Task directions =>
Using the records below, write out again exactly the lines that begin at the line containing "Because a lot" and end at the line containing "point at truth.", and no other lines.
*** Begin section ***
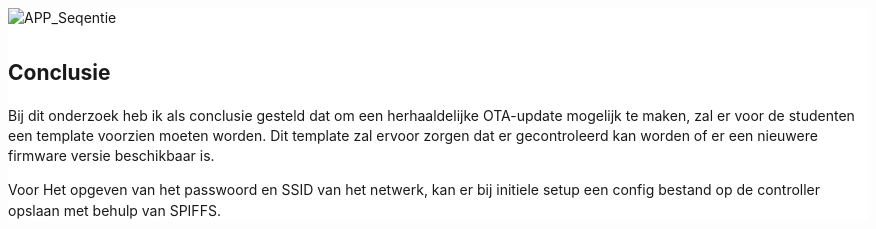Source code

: ![APP_Seqentie](/img/OTAUpdateStratagy/API_SequentieDiagram.png)

## Conclusie
Bij dit onderzoek heb ik als conclusie gesteld dat om een herhaaldelijke OTA-update
mogelijk te maken, zal er voor de studenten een template voorzien moeten worden. 
Dit template zal ervoor zorgen dat er gecontroleerd kan worden of er een nieuwere 
firmware versie beschikbaar is. 

Voor Het opgeven van het passwoord en SSID van het netwerk, kan er bij initiele setup een 
config bestand op de controller opslaan met behulp van SPIFFS.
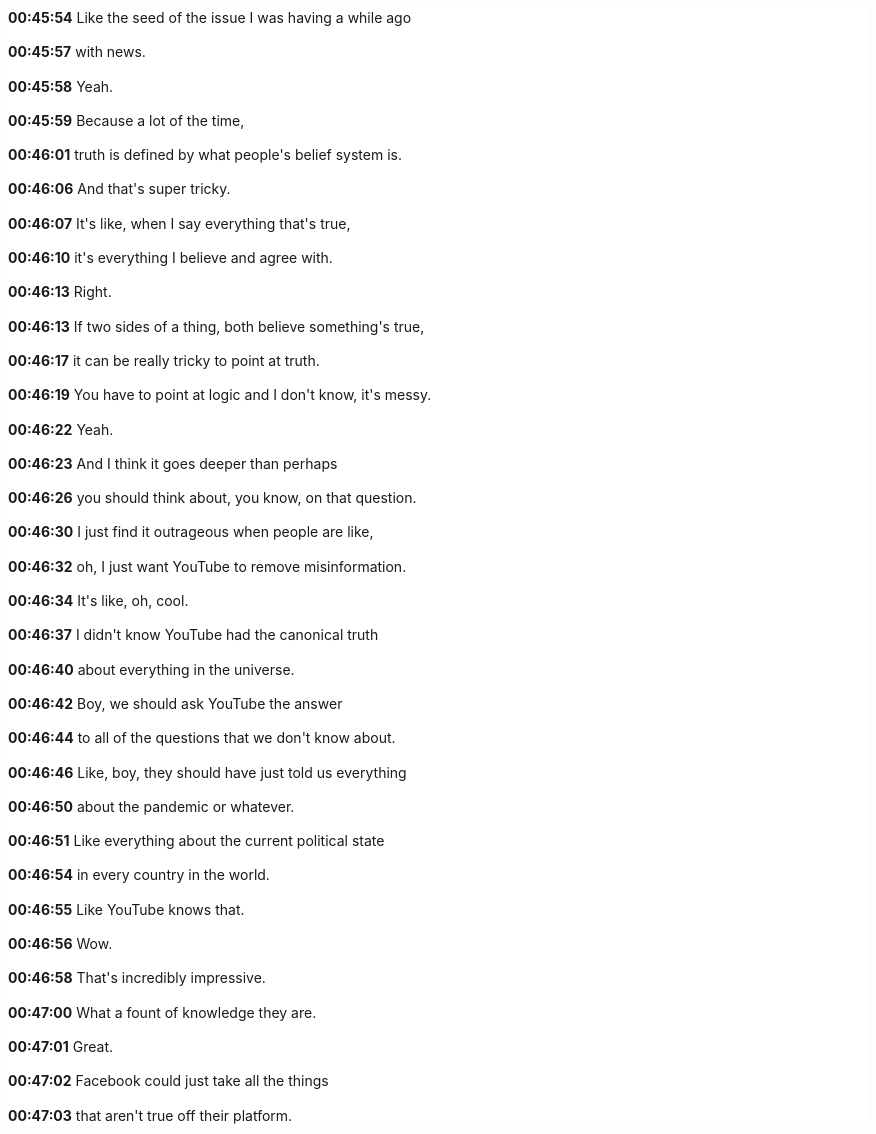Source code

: **00:45:54** Like the seed of the issue I was having a while ago

**00:45:57** with news.

**00:45:58** Yeah.

**00:45:59** Because a lot of the time,

**00:46:01** truth is defined by what people's belief system is.

**00:46:06** And that's super tricky.

**00:46:07** It's like, when I say everything that's true,

**00:46:10** it's everything I believe and agree with.

**00:46:13** Right.

**00:46:13** If two sides of a thing, both believe something's true,

**00:46:17** it can be really tricky to point at truth.

**00:46:19** You have to point at logic and I don't know, it's messy.

**00:46:22** Yeah.

**00:46:23** And I think it goes deeper than perhaps

**00:46:26** you should think about, you know, on that question.

**00:46:30** I just find it outrageous when people are like,

**00:46:32** oh, I just want YouTube to remove misinformation.

**00:46:34** It's like, oh, cool.

**00:46:37** I didn't know YouTube had the canonical truth

**00:46:40** about everything in the universe.

**00:46:42** Boy, we should ask YouTube the answer

**00:46:44** to all of the questions that we don't know about.

**00:46:46** Like, boy, they should have just told us everything

**00:46:50** about the pandemic or whatever.

**00:46:51** Like everything about the current political state

**00:46:54** in every country in the world.

**00:46:55** Like YouTube knows that.

**00:46:56** Wow.

**00:46:58** That's incredibly impressive.

**00:47:00** What a fount of knowledge they are.

**00:47:01** Great.

**00:47:02** Facebook could just take all the things

**00:47:03** that aren't true off their platform.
*** End section ***
Result =>
**00:45:59** Because a lot of the time,

**00:46:01** truth is defined by what people's belief system is.

**00:46:06** And that's super tricky.

**00:46:07** It's like, when I say everything that's true,

**00:46:10** it's everything I believe and agree with.

**00:46:13** Right.

**00:46:13** If two sides of a thing, both believe something's true,

**00:46:17** it can be really tricky to point at truth.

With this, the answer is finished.